Food companies tend to do steady business in good economic times and bad. As a result, well-managed food stocks represent an appealing option in any investment environment.
Two of the strongest food-stock plays right now are H.J. Heinz (HNZ) and Kraft Foods (KFT), not least for their aggressive moves outside the United States to diversity their sources of income.
The world’s biggest ketchup maker reported that net income soared 20 percent in its fiscal third quarter ended Jan. 26, to $273.8 million from $228.5 million a year earlier.
In March, Heinz agreed to buy an 80 percent stake in Brazilian food manufacturer Coniexpress S.A. Industrias Alimenticias, which makes the Quero brand of ketchup, sauces and vegetables.
The investment represents Heinz’s first acquisition in Brazil, one of the world’s fastest-growing economies. It will allow the company to increase its Latin American sales by 100 percent in the first full year it owns the brand.
Brazil isn't the only emerging market Heinz is targeting. In November, it bought Foodstar, a top soy-sauce maker in China.
“You want companies that have emerging-market exposure, because that’s where there is volume growth,” Deutsche Bank Securities analyst Eric Katzman told FoodBusinessNews.net.
Citigroup analyst David Driscoll raised his target for Heinz’s share price to $57 from $54 after the earnings news.

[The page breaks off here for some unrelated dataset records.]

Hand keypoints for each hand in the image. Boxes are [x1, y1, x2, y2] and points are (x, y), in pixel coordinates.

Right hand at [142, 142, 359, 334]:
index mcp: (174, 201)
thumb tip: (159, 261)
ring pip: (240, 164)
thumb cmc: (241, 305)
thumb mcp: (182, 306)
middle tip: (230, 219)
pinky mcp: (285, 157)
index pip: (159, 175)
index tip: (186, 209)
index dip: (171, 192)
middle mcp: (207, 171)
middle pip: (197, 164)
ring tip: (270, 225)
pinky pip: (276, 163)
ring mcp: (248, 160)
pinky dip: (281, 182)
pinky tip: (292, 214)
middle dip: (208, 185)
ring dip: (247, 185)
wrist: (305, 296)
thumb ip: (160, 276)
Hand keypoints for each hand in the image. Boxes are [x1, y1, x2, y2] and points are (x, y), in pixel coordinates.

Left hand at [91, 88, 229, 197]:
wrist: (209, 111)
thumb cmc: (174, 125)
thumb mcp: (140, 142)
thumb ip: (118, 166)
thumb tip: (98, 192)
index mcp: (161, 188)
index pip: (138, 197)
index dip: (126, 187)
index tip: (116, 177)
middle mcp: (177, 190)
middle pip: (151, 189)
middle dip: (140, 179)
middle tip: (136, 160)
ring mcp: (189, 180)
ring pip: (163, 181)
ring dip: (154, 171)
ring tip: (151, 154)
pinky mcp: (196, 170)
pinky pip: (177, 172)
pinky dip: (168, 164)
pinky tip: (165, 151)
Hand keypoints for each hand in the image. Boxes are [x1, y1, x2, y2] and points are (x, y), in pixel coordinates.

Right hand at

The world’s second-biggest food company saw its profit surge 37 percent to $4.1 billion last year from $3 billion in 2009. The gain came despite an increase in prices that Kraft had to impose to compensate for higher commodity prices.

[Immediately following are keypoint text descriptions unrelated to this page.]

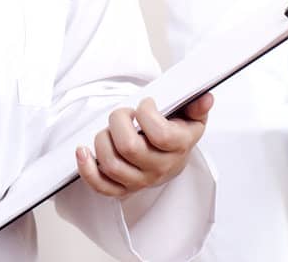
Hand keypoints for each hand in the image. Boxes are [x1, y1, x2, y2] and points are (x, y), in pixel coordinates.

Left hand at [76, 94, 212, 198]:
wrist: (171, 155)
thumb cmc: (176, 130)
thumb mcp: (191, 115)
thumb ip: (196, 105)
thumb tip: (205, 98)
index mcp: (179, 147)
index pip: (160, 134)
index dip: (146, 113)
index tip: (145, 104)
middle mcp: (160, 167)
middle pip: (130, 148)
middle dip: (119, 121)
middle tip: (124, 114)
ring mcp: (141, 180)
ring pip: (113, 164)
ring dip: (103, 140)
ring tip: (109, 129)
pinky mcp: (123, 189)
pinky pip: (102, 186)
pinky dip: (87, 169)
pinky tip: (83, 151)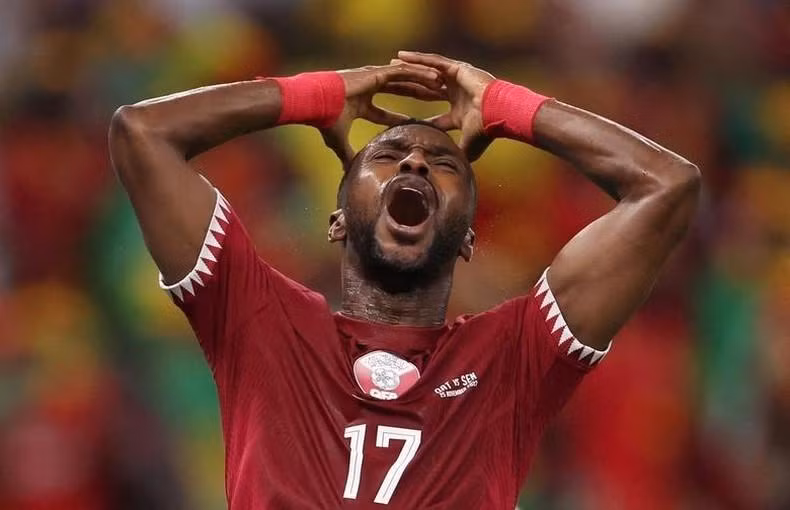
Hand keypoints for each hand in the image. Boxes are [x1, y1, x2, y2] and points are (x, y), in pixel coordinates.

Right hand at [321, 63, 443, 167]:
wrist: (314, 101)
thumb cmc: (323, 119)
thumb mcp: (337, 140)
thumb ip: (346, 155)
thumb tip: (348, 173)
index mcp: (361, 103)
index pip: (385, 113)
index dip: (399, 118)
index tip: (413, 123)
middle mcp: (368, 88)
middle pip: (400, 92)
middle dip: (418, 95)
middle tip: (435, 101)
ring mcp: (373, 77)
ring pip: (405, 78)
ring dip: (424, 82)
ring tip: (443, 85)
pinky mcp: (376, 72)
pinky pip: (404, 73)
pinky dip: (420, 74)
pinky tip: (435, 78)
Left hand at [393, 51, 495, 161]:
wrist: (499, 112)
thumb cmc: (487, 129)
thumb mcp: (468, 146)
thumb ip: (457, 155)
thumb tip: (451, 175)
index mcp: (459, 111)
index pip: (434, 115)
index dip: (419, 117)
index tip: (403, 120)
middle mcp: (457, 93)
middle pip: (425, 90)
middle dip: (408, 88)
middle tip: (390, 86)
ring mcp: (457, 79)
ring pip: (427, 73)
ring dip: (408, 70)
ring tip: (390, 65)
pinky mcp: (457, 68)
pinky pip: (432, 62)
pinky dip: (417, 59)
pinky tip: (401, 56)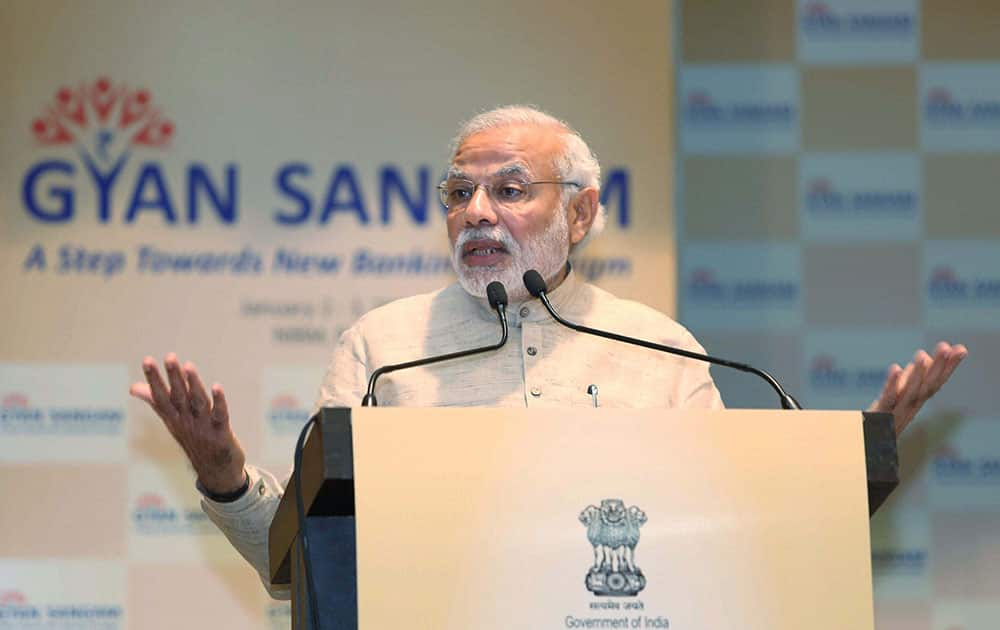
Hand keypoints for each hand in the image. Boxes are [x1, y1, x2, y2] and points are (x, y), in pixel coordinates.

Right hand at [129, 353, 246, 494]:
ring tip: (188, 366)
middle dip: (173, 377)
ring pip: (197, 402)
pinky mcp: (221, 432)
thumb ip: (155, 401)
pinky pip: (220, 414)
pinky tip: (217, 386)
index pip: (160, 396)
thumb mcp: (172, 420)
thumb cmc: (193, 438)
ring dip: (193, 384)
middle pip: (178, 397)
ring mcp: (203, 427)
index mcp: (174, 417)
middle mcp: (186, 421)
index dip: (154, 379)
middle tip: (169, 357)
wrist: (215, 471)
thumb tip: (133, 387)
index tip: (147, 360)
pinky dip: (218, 401)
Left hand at [868, 341, 967, 435]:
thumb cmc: (878, 420)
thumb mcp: (895, 396)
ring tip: (923, 355)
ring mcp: (895, 414)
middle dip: (939, 367)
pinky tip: (896, 368)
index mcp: (914, 404)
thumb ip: (908, 379)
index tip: (961, 348)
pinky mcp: (878, 415)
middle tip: (947, 347)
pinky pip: (887, 399)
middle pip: (927, 387)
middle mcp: (909, 410)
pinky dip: (893, 384)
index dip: (948, 367)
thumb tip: (923, 358)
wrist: (862, 445)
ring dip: (918, 374)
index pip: (935, 383)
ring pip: (910, 393)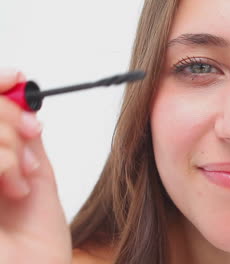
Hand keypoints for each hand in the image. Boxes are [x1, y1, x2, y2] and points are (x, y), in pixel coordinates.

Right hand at [0, 68, 71, 262]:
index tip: (18, 78)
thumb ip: (20, 134)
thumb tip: (20, 92)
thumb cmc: (36, 238)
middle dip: (8, 116)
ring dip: (10, 145)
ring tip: (24, 179)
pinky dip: (4, 162)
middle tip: (34, 133)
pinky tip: (16, 189)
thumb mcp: (34, 173)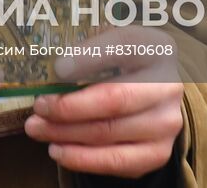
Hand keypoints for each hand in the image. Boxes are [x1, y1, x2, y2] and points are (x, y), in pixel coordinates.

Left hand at [24, 27, 183, 177]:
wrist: (155, 96)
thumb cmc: (124, 66)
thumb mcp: (111, 45)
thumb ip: (88, 48)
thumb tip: (53, 66)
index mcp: (156, 48)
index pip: (123, 45)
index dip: (90, 56)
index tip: (58, 67)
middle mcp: (168, 86)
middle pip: (114, 99)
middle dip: (69, 106)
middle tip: (39, 106)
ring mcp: (165, 123)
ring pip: (109, 132)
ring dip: (66, 133)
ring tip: (38, 128)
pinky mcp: (157, 153)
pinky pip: (115, 161)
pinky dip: (82, 158)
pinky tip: (59, 149)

Last year, Kraft bought Britain’s Cadbury, the maker of Dairy Milk chocolate, for $19.5 billion. That allowed Kraft to surpass Mars as the world’s biggest candy maker. Analysts were impressed with the deal because of the additional sales it will generate.
Cost savings from the deal are coming faster than Kraft expected. The company realized 25 percent of the expected $750 million in annual savings last year, compared to its initial forecast of 15 percent.
“We see the acquisition of Cadbury offering strategic value for KFT, including the opportunity to boost its presence in developing international markets and accelerate overall growth,” writes Standard Poor’s analyst Tom Graves.